3.) Health obstacles- Over the years I've had some complications, but not everything was 100% diagnosed. After I had Eli, we both knew we didn't want any more children. I spoke to my ob/gyn and he agreed to clamp my tubes. While he was performing the procedure, he told me he would be looking for endometriosis since my previous doctor had suspected it. He confirmed that I do have it and that was why I was in pain so often. I was always irregular, never knew when I would start or if it would be 3 or 5 days. I was diagnosed at 11 with ovarian cysts, which my current doctor quickly assured me that I had been misdiagnosed and said it was the endo (It develops at puberty). June 2012 I went back in the OR to have my uterus removed because my pain levels were causing me to constantly be on pain medication. It's almost been 2 years and my pain is almost non existent. I recently went back to get some blood work done to check my hormones (I wasn't prescribed anything after surgery). Everything came back fine except my insulin. With other symptoms and problems like the endo, and current problems and test results, he confirmed that I have poly cystic ovary syndrome. My insulin level was a 6 and he told me I'm insulin resistant. Which basically means that my pancreas is making the insulin, but it's not releasing it so therefore I have to much sugar in my body. I'm not hyperglycemic yet, but if I don't treat it with an anti diabetic medication and go on a diabetic diet, later on in life, I would become a type 2 diabetic. With family history of it, I'm already susceptible, so with being at a greater risk of developing it, I'm taking all the precautions I can to make sure I don't get it.  The p.c.o.s is treatable, he said that my insulin very well may have been elevated due to p.c.o.s and once it's treated, it may go back to the normal range.

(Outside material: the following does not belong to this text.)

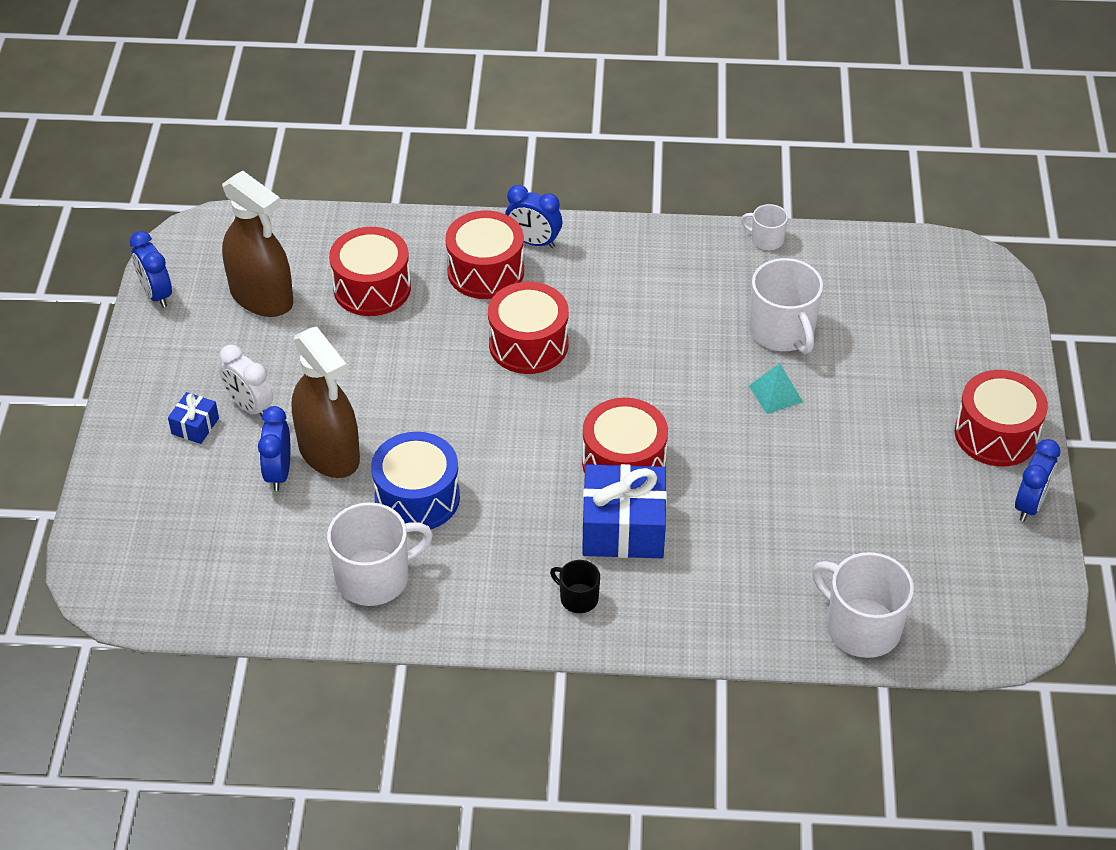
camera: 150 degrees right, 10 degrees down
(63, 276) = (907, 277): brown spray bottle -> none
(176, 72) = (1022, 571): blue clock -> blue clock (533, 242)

I do have to follow up on the blood work in a few weeks though to see what's going on. 



I said all of that, to say this.... GOD gives us obstacles like these to make us stronger. I could be a pessimist and say "why GOD???", but instead, I chose to be an optimist and say "challenge accepted". I know in the end, I'll be able to look back and say, " look at what all I've defeated and accomplished" It's going to be so rewarding. Knowing GOD is on my side is all the motivation I need.